Opinion
FOUR YEARS LATER
The only people entitled to ‘Ukraine fatigue’ are the Ukrainians
There is a familiar and troubling pattern in how distant crises are received: They arrive with urgency. They dominate the headlines. And then, gradually, they fade from view, not because they have ended, but because something newer, louder or more immediate has taken their place.
The plight of Ukrainians, living through a prolonged war they did not choose, has not been spared this fate, and it demands our continued attention.
sushytska/Adobe Stock
A family in a bomb shelter in Ukraine.
The war did not end when it slipped from the front page. Missiles did not stop falling because another emergency emerged, or because the world’s attention shifted, or because the story grew old. And yet Ukraine is increasingly spoken of as if prolonged suffering somehow diminishes with time, as though a crisis becomes less real once it is no longer new.
This is what people mean when they speak of “Ukraine fatigue.” They are not describing a change in the war. They are describing a change in themselves.
While the length of the war may have exhausted the world’s attention, it has exhausted Ukrainians.
Four years after Vladimir Putin launched his invasion, Ukraine still exists because Ukrainians chose to stay. They stayed when they were told Kyiv would fall within days. They stayed when the war was expected to end within weeks. They stayed as headlines thinned and attention drifted.
There is an uncomfortable truth embedded here. This war could have ended quickly. The simplest path to peace would have been for Ukrainians to give up. They could have accepted occupation, surrendered sovereignty and abandoned the idea that there should be a Ukraine at all. That option was always available. Ukrainians rejected it. They have paid for that decision with years of fear, loss and exhaustion.
A few weeks ago, I spent two days in Ukraine, visiting Kyiv in the heart of winter. Temperatures were well below zero. Electricity was rationed to just two or three hours a day after repeated attacks on power infrastructure left the electrical grid fragile. After nightfall, the city grew darker, not because life stopped, but because streetlights were turned off to conserve power and prevent total system failure.
This darkness is not metaphorical. It shapes daily life. It affects how people move, how safe they feel and how long they remain outside. It deepens isolation and sharpens fear.
Air alerts sounded without regard for time of day or night, warning of incoming drones or missiles. Even when there is advance notice, many people cannot respond in the way safety guidance assumes. Older adults. People with disabilities. Those living several flights up in buildings without elevators. How many times in a day can someone descend dark stairwells? How many times should they be expected to choose between safety and what their bodies will allow?
Over time, this constant vigilance becomes unsustainable. Many Ukrainians no longer respond to every alert, not because they believe the danger has passed, but because living in a permanent state of interruption makes ordinary life nearly impossible. This is not indifference. It is endurance.
And still, what persists is determination.
I met people living in apartments where windows had been blown out by nearby missile strikes, leaving homes exposed to brutal cold. I met mental health professionals carrying their own injuries and losses while helping others manage anxiety and grief. I met community leaders who gave up businesses and livelihoods to support civilians living closer to the front lines.

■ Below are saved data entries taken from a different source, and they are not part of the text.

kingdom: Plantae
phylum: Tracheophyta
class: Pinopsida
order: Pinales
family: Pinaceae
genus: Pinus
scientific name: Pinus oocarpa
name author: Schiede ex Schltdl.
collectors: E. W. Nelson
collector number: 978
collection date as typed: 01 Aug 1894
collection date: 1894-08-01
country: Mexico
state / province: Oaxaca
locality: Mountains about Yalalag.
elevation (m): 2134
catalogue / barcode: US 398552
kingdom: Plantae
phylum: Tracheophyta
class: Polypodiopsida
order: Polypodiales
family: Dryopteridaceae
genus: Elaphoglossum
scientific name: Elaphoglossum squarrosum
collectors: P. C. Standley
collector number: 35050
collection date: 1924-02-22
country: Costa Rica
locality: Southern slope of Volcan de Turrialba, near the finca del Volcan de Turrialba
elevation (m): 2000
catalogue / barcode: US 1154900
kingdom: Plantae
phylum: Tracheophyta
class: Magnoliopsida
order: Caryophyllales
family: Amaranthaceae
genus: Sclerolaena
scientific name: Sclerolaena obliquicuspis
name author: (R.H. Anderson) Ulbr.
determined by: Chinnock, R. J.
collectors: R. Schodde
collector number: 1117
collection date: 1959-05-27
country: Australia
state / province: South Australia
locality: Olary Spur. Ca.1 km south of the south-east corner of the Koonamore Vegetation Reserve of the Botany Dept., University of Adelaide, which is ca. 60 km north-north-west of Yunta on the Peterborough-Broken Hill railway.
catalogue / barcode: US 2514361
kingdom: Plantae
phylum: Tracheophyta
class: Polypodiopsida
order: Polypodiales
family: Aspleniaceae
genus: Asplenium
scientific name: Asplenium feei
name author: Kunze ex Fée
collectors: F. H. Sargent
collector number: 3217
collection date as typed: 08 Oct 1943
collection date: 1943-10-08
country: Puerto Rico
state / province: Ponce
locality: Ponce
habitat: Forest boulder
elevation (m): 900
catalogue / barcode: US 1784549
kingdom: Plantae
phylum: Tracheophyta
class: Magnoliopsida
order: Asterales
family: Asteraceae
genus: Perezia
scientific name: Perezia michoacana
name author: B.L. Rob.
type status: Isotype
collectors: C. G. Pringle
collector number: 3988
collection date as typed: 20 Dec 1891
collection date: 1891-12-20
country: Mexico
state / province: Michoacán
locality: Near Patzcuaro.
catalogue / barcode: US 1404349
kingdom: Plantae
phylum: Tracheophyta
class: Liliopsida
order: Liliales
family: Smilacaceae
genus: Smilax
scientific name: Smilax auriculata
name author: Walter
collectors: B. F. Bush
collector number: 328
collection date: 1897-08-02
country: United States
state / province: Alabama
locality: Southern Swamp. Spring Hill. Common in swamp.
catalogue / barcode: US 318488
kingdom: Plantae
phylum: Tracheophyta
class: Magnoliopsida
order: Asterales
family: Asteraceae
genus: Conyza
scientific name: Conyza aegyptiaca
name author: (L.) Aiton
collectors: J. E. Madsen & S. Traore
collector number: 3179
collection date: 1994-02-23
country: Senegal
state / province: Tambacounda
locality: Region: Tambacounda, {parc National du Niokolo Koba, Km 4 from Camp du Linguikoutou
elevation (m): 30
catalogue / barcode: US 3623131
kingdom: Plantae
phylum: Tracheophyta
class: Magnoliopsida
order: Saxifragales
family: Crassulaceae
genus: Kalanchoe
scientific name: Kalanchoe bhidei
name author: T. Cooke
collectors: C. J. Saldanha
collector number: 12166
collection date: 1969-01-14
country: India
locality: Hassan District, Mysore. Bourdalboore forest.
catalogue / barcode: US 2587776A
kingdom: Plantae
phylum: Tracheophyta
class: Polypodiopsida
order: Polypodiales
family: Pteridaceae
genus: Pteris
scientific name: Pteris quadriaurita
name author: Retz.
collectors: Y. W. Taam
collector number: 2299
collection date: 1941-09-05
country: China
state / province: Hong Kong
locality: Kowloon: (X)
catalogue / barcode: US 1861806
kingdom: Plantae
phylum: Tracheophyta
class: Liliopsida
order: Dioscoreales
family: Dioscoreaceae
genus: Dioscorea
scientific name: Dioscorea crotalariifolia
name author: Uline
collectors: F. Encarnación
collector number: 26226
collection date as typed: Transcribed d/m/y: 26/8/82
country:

One of them is Maxim, who founded a nonprofit called Blagorob after the war began. Working with humanitarian partners, Blagorob delivers vital supplies for living, including generators, heating equipment and household essentials, to civilians who remain under constant threat near the front lines. This work is not dramatic. It does not lend itself to slogans. But it makes daily life possible.
Support for Ukraine today is not about urgency or novelty. It is about stamina. Organizations working alongside Ukrainians are repairing homes, providing winter support, offering trauma-informed mental health care and helping people adapt livelihoods so they can continue to support themselves and their families. This work is steady, practical and deeply human.
When people say they are tired of hearing about Ukraine, what they are really saying is that sustained attention has become inconvenient. But inconvenience is not the same as burden. Fatigue implies choice.
Ukrainians do not have that choice.
They cannot mute the alerts. They cannot opt out of winter. They cannot decide that the war has gone on long enough.
One day, this war will end. When it does, history will not be especially interested in who grew tired of paying attention. It will remember who remained engaged when attention no longer came easily, and who understood that solidarity is not measured by how loudly we speak at the beginning, but by how steadily we stay until the end.
And the only people who have earned the right to be tired are the Ukrainian people who never had the option to stop.
David Weisberg is the executive director of World Jewish Relief USA, which works alongside local partners to support people affected by conflict, displacement and disaster, in Ukraine and throughout the world.